Als Prototyp des akuten Schmerzes gilt der Zahnschmerz. Auch Kopfschmerzen tauchen oft plötzlich auf. Sie sind meist Zeichen von Anspannung, schlechter Stressverarbeitung, Überforderung. Der plötzliche, akute Schmerz ist zwar unangenehm, aber zunächst nichts Schlimmes. Dr. Claus Derra, Oberarzt, Psychologe und Schmerztherapeut an der Taubertal-Klinik in Bad Mergentheim, bezeichnet ihn als Warnsignal: Er macht spürbar deutlich, dass irgendetwas nicht stimmt. "Dafür ist der Schmerz ja da." Darüber hinaus lokalisiert er die Stelle, wo es weh tut. "Der akute Schmerz ist etwas sehr Unmittelbares und Schnelles und ohne tiefere Verarbeitung", erläutert Dr. Derra, "aber nur, wenn er das erste Mal auftritt. Dann hat der Schmerz immer die Qualität, dass er uns etwas sagen will. Wir sollen reagieren, irgendetwas verändern, damit es wieder besser geht."
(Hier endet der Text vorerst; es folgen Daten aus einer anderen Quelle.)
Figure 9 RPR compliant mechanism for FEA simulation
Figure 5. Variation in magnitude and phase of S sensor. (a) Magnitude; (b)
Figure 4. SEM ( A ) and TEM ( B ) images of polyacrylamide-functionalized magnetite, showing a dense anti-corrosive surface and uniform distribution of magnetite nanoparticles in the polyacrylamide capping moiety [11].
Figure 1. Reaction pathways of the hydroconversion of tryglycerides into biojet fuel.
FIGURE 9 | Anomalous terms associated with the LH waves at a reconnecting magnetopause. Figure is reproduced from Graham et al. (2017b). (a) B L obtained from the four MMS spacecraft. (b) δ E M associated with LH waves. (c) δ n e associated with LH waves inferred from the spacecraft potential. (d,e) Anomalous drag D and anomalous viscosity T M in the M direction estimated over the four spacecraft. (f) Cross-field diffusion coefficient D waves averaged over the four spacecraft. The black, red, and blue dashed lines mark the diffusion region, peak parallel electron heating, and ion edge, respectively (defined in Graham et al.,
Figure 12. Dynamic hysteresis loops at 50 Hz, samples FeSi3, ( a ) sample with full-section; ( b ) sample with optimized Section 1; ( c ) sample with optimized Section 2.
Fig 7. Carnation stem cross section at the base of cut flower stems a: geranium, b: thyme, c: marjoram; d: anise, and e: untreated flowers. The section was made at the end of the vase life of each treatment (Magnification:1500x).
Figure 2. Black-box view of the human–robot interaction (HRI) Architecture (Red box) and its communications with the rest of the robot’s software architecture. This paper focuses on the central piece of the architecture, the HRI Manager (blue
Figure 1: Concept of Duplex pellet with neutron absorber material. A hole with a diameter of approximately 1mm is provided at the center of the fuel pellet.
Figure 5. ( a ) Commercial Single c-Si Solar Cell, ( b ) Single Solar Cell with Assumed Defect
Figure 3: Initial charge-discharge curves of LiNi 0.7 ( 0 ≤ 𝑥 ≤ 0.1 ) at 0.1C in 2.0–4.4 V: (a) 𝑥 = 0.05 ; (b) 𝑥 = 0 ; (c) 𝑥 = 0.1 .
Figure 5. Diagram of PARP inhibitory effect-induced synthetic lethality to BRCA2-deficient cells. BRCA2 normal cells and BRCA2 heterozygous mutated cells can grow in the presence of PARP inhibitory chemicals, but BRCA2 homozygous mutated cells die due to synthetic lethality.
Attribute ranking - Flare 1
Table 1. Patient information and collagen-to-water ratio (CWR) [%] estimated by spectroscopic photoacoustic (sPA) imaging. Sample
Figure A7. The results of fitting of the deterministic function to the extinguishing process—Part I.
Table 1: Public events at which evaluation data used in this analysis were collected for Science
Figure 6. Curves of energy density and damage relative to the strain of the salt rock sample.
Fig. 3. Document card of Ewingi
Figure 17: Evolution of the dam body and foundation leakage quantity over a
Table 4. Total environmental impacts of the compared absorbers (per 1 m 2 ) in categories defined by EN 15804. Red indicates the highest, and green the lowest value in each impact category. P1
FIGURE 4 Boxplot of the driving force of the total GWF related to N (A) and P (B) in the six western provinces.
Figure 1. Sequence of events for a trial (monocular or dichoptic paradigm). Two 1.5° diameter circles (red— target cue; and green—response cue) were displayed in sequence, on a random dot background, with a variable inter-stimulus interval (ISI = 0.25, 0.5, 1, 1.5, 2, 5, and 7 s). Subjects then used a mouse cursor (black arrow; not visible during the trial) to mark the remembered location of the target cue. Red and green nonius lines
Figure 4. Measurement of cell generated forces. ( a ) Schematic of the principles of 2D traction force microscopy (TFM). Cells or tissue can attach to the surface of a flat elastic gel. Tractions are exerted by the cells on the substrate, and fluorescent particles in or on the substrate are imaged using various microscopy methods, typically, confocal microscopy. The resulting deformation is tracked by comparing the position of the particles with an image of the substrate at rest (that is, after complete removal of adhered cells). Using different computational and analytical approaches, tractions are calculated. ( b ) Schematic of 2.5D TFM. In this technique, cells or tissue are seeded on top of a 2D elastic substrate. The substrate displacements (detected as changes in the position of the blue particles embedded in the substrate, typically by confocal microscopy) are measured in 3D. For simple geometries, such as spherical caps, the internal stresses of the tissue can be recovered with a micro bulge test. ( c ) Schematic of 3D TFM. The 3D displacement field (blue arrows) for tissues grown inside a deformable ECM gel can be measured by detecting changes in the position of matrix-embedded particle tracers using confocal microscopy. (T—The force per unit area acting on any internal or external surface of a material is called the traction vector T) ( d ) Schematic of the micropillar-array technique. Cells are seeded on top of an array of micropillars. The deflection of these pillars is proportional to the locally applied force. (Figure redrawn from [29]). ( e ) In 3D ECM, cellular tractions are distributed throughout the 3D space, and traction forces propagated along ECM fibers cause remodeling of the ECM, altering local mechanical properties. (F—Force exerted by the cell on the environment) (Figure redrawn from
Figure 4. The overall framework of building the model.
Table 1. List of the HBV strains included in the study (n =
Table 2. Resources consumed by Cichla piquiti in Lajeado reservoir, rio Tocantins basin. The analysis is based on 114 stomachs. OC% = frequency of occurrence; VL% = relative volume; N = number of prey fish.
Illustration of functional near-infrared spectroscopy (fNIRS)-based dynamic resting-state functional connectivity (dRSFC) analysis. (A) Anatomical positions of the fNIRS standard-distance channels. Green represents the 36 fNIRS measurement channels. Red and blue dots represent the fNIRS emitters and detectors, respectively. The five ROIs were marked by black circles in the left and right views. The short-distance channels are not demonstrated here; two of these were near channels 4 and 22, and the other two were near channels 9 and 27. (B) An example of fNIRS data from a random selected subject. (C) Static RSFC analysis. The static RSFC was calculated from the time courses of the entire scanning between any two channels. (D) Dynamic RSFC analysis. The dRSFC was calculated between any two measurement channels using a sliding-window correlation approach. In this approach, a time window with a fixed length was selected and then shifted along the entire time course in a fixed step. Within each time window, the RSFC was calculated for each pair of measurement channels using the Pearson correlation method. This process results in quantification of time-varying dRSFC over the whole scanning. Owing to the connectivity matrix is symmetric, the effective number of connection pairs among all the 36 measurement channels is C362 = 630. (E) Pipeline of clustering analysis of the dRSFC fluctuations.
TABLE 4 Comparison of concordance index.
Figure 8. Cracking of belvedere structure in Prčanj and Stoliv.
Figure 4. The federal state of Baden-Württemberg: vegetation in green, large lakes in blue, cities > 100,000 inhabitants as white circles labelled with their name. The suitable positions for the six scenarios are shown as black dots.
Im Gegensatz zum chronischen ist der akute Schmerz zeitlich begrenzt. Vom chronischen Schmerz spricht man, wenn er länger als sechs Monate besteht, also seine Warnfunktion verloren und einen selbstständigen Krankheitswert erlangt hat. Tritt ein Schmerz immer wieder auf, entsteht ein Schmerzgedächtnis. Dabei wirken verschiedene Strukturen im Gehirn zusammen. Das Ergebnis: Man erwartet, dass der Schmerz immer wieder kommt. Es spielt hier nach Angaben von Dr. Derra nicht nur der Schmerz eine Rolle, "es gibt auch eine ganze Reihe von Faktoren in der Persönlichkeit eines Menschen, die diesen Schmerz zur Chronifizierung bringen".
Die von verschiedenen Institutionen geschätzte Anzahl der Menschen, die unter chronischen Schmerzen leiden, schwankt von einer halben bis hin zu 15 Millionen Deutschen. Für Dr. Derra sind das "schwierige Zahlen", auch wenn er von einem ernst zu nehmenden Problem spricht. Zu bedenken sei, wie viele wirklich behandlungsbedürftig seien und was man alles zum chronischen Schmerz zähle: "Das Schmerzempfinden ist doch sehr unterschiedlich. Und Schmerz kann man nicht messen", sich ihm höchstens auf einer Erträglichkeits-Skala nähern, indem Patienten die Intensität zwischen null und zehn einordnen, wobei null kein Schmerz, zehn schlimmsten Schmerz bedeutet.
Nicht ganz einfach ist auch die Diagnostik bei chronischen Schmerzen. Schmerztherapeuten versuchen zu klären, wie viel an körperlichen und wie viel an psychischen Schmerzen Ursache sind. Denn "Schmerz ist ein typisches psychosomatisches Phänomen", sagt Derra. "Es gibt keinen Schmerz, der nur in der Seele ist. Und es gibt keinen Schmerz, der nur im Körper ist. Es ist immer beides."
Diese Erkenntnis habe erst relativ spät in Deutschland zu einer speziellen Schmerztherapie geführt. Anfang der 1950er Jahre gab es die ersten Schmerzambulanzen in den USA. Seit den 1970er Jahren war die Schmerztherapie dann immer mehr auch in Deutschland ein Thema. Anlass waren damals rund drei Millionen Schmerzpatienten, die nicht gut versorgt waren. "Das hat den Stein sehr ins Rollen gebracht", erinnert sich Dr. Derra. Die Schmerzbehandlung hatte sich sehr auf die Akut-Medizin hin orientiert. "Erst in den vergangenen Jahren wurde deutlich, dass man auch Psychotherapeuten braucht."